The noblest citizens of the land were chosen to be judges. They sat on small thrones and dressed in purple, they would start the contests and would judge the winners. They made sure that people competed according to the rules. These athletes would train for 9 months in order to compete in the contests – strict, hard training. They gave up nearly all of their freedom in order to compete and win the prize – a twisted laurel leaf put on their brow and the satisfaction of knowing that they were the very best in their sport. Their names were in scripted in stone. They were esteemed, sung about, and honored by everyone, but it came at a very costly price. Paul very likely got to know many of these athletes and what they went through. Just as likely he attended the games.
When Paul makes all of these allusions to the Olympic games, he’s saying to us that he’s bringing to the Savior and to his Church, the spirit of an athlete.
The metaphor of running a race “with perseverance” appears in Hebrews 12:1,and related metaphors appear in Philippians 2:16, Galatians
In 1 Corinthians 9:24–26, written to the city that hosted the Isthmian Games, the metaphor is extended from running to other games, such as boxing, to make the point that winning a prize requires discipline, self-control, and coordinated activity. In 2 Timothy 2:5 the same point is made. These athletic metaphors are also echoed in later Christian writing.
As with New Testament military metaphors, these metaphors appear in many hymns, such as Fight the Good Fight with All Thy Might, which was sung in the film Chariots of Fire; and “Angel Band“, which was sung in the film O Brother, Where Art Thou?.
According to Forrest Gump’s mama, “Life is like a box of chocolates. You never know what you’re gonna get.” I say “Life is like sports!” I am not the first to say “life is like sports.” Southern humorist Lewis Grizzard put it this way, “The game of life is a lot like football. You have to tackle your problems, block your fears, and score your points when you get the opportunity.” The legendary coach, Vince Lombardi, expressed the same sentiment. “Football is like life, it requires perseverance, self-denial, hard work sacrifice, dedication and respect for authority.”

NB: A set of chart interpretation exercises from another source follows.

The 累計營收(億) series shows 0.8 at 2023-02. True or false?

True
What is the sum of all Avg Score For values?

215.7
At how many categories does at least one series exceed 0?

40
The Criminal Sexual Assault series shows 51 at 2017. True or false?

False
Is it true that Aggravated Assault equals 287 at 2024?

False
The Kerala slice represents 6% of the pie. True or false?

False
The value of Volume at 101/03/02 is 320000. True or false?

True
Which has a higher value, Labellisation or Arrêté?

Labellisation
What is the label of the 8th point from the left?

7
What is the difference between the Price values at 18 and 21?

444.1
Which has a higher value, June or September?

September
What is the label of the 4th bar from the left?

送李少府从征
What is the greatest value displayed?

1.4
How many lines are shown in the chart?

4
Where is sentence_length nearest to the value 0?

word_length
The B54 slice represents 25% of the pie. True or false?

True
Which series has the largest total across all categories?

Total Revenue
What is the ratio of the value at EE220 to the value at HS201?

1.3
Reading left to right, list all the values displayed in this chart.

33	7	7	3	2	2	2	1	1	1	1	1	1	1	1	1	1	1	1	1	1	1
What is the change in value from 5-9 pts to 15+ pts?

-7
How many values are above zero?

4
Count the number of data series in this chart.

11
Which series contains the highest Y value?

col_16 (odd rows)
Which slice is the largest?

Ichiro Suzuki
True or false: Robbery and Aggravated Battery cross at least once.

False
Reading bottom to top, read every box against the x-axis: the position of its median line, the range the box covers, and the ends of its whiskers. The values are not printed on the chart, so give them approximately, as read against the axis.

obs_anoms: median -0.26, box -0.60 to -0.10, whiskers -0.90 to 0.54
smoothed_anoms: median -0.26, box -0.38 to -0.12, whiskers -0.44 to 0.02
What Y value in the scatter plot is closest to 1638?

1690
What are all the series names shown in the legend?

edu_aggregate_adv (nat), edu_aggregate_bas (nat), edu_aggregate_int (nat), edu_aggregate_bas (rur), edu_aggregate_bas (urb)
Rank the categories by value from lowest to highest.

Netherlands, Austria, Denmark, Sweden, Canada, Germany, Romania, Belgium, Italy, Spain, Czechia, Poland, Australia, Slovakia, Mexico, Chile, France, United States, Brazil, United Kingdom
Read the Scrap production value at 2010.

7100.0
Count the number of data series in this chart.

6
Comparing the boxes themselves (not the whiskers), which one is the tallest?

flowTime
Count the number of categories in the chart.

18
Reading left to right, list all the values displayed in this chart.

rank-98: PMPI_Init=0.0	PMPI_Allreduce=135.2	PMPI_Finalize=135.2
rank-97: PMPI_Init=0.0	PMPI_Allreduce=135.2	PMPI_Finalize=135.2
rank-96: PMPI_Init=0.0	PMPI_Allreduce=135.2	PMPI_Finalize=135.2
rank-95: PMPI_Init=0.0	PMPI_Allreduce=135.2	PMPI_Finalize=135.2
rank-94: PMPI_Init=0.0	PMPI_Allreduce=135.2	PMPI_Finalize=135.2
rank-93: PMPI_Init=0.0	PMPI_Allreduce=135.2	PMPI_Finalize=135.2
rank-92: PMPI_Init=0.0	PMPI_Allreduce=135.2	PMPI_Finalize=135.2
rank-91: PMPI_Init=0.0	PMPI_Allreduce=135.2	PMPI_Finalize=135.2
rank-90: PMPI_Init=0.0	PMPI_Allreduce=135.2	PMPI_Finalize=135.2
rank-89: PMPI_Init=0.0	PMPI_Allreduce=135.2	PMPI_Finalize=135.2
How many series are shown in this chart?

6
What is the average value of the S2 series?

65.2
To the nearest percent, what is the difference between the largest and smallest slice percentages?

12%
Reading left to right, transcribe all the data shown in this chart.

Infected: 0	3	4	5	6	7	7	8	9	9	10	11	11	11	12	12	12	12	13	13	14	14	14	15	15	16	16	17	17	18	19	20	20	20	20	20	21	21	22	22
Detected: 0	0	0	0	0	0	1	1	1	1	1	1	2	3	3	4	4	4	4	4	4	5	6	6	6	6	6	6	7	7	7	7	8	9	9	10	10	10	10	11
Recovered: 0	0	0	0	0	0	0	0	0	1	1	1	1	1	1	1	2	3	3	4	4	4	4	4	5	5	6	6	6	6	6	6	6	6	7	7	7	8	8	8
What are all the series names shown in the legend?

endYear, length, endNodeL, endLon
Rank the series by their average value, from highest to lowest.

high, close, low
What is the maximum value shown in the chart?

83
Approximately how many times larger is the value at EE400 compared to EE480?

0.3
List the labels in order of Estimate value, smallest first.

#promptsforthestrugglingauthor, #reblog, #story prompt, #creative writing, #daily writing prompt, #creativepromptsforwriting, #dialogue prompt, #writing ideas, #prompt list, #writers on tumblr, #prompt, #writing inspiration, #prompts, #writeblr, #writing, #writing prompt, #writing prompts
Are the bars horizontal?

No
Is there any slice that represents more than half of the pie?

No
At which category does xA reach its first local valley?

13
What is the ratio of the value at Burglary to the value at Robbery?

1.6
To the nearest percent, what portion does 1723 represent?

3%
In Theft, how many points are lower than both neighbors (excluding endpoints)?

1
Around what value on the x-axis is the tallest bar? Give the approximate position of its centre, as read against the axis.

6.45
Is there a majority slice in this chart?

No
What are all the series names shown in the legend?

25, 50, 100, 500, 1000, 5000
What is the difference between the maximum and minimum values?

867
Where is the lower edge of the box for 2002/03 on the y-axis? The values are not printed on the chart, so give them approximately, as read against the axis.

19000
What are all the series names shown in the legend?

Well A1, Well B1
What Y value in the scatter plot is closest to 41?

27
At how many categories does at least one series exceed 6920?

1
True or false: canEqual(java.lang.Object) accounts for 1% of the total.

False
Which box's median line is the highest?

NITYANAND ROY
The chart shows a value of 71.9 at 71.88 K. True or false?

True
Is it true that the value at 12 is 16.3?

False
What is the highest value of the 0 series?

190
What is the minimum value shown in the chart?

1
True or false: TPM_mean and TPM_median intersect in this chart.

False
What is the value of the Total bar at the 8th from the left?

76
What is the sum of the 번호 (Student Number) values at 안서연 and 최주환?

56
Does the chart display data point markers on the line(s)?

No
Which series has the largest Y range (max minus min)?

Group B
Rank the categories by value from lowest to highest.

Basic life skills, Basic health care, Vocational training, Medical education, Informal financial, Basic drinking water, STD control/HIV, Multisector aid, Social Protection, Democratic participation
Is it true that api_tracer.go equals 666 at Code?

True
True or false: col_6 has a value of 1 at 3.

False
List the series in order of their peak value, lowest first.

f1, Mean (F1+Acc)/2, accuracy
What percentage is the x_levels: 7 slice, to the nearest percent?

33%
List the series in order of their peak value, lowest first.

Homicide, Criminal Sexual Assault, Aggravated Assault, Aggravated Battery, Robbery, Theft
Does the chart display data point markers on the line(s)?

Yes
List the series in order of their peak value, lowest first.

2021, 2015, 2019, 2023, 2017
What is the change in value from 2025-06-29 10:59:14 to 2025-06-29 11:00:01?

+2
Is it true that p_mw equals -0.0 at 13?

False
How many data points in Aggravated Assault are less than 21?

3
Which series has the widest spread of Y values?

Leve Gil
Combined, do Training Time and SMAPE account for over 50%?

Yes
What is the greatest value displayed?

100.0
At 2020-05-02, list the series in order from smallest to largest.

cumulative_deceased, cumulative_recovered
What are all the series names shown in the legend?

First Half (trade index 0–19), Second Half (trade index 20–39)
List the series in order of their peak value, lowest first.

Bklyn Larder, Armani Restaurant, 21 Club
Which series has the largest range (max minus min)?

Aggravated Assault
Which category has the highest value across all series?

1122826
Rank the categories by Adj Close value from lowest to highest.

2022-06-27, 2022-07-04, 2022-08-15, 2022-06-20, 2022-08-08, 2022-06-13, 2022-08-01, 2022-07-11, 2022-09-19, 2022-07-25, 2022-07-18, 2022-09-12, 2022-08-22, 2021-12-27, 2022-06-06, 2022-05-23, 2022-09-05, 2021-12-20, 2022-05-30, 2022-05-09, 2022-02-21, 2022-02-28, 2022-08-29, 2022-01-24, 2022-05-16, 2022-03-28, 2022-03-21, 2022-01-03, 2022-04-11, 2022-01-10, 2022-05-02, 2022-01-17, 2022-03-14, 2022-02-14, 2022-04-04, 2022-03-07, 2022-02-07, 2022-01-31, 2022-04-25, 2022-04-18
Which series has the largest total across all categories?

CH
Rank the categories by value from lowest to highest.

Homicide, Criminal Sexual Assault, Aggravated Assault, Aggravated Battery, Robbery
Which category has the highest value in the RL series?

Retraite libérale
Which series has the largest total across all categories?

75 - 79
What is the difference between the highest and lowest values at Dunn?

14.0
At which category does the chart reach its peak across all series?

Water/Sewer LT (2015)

Ladies, might prefer Erma Bombeck’s observation on sports. She said, “If a man watches three football games in a row, he should be declared legally dead.”
Listen to these illustrations from Paul: “Do you not know that in a race all the runners run, but only one gets the prize? Run in such a way as to get the prize. Everyone who competes in the games goes into strict training. They do it to get a crown that will not last; but we do it to get a crown that will last forever. Therefore I do not run like a man running aimlessly; I do not fight like a man beating the air.” (1 Corinthians 9:24-26). “I have fought the good fight, I have finished the race, I have kept the faith.” (2 Timothy 4:7).
Remember what that great baseball philosopher Yogi Berra said. “It’s not over til it’s over.”